**Saved data entries**
========

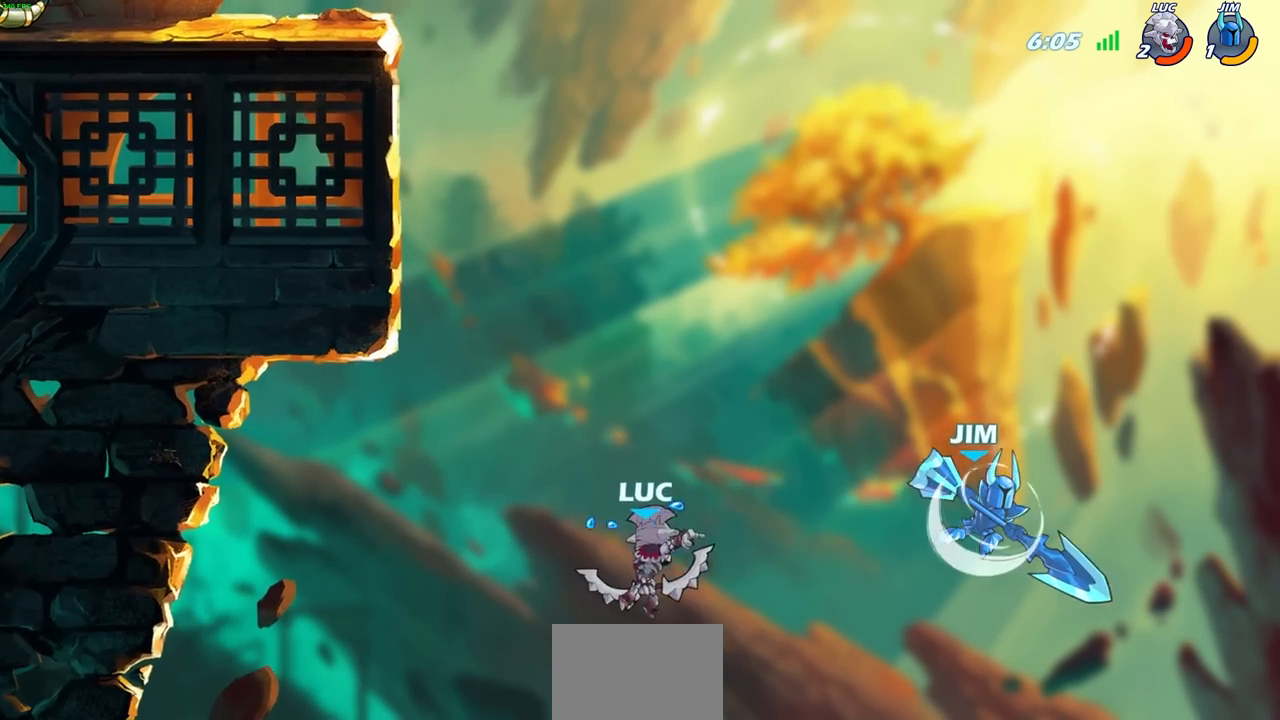
{"buttons": [], "left_stick": "right", "right_stick": "center", "events": [[83, "SQUARE", "up"]]}
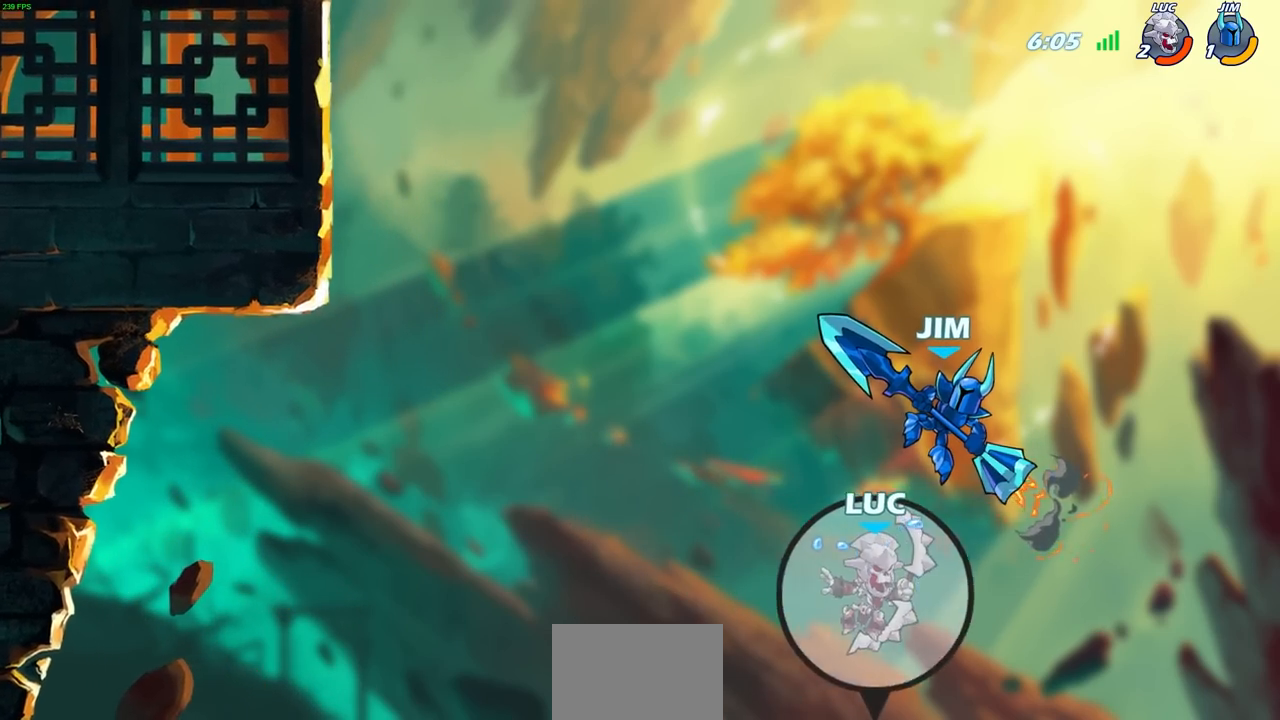
{"buttons": [], "left_stick": "center", "right_stick": "center", "events": [[333, "left_stick", "center"]]}
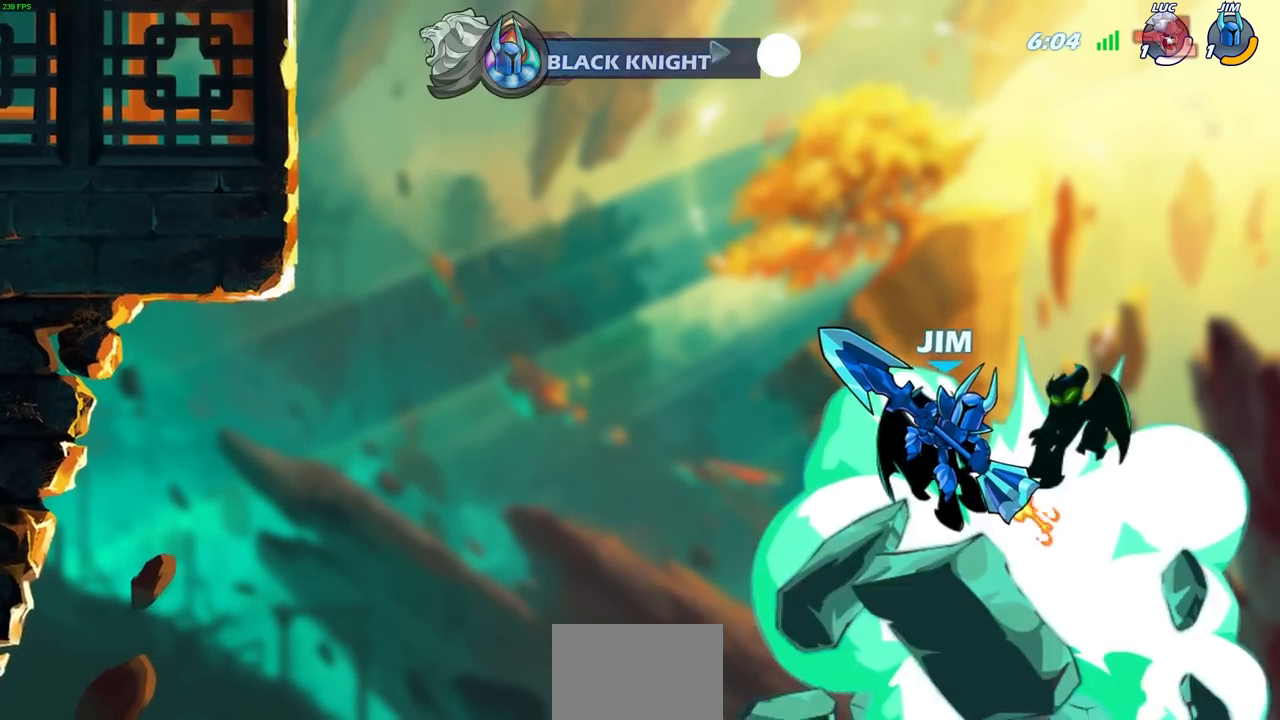
{"buttons": [], "left_stick": "center", "right_stick": "center", "events": []}
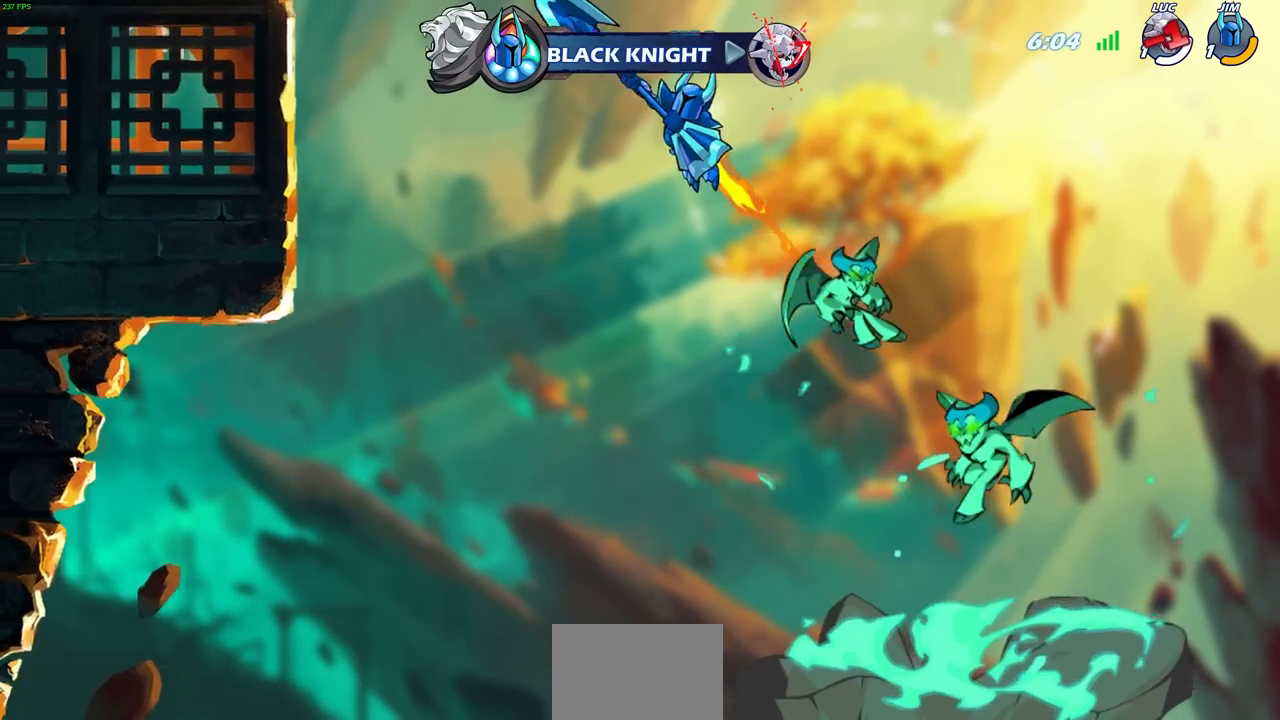
{"buttons": [], "left_stick": "center", "right_stick": "center", "events": []}
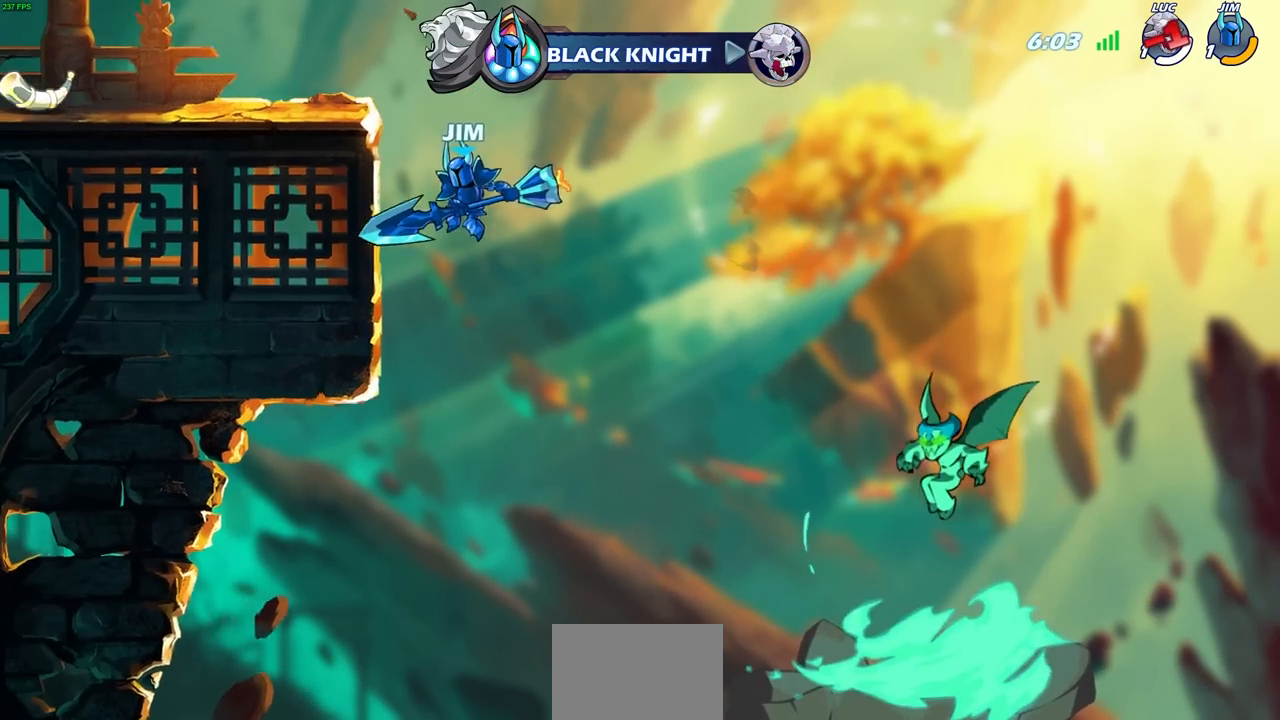
{"buttons": [], "left_stick": "center", "right_stick": "center", "events": []}
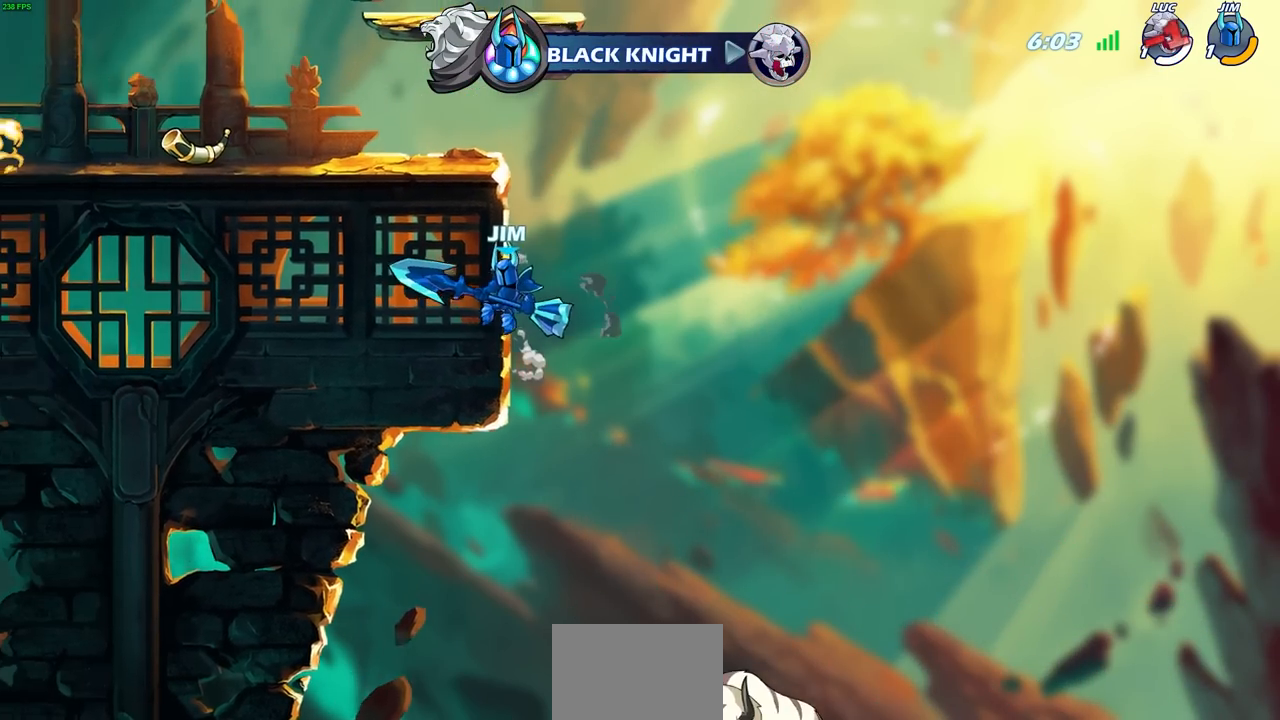
{"buttons": [], "left_stick": "center", "right_stick": "center", "events": []}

========

**PROBLEM STATEMENT**
Repeat every line above exactly, minus the pictures.

**RESPONSE**
{"buttons": [], "left_stick": "right", "right_stick": "center", "events": [[83, "SQUARE", "up"]]}
{"buttons": [], "left_stick": "center", "right_stick": "center", "events": [[333, "left_stick", "center"]]}
{"buttons": [], "left_stick": "center", "right_stick": "center", "events": []}
{"buttons": [], "left_stick": "center", "right_stick": "center", "events": []}
{"buttons": [], "left_stick": "center", "right_stick": "center", "events": []}
{"buttons": [], "left_stick": "center", "right_stick": "center", "events": []}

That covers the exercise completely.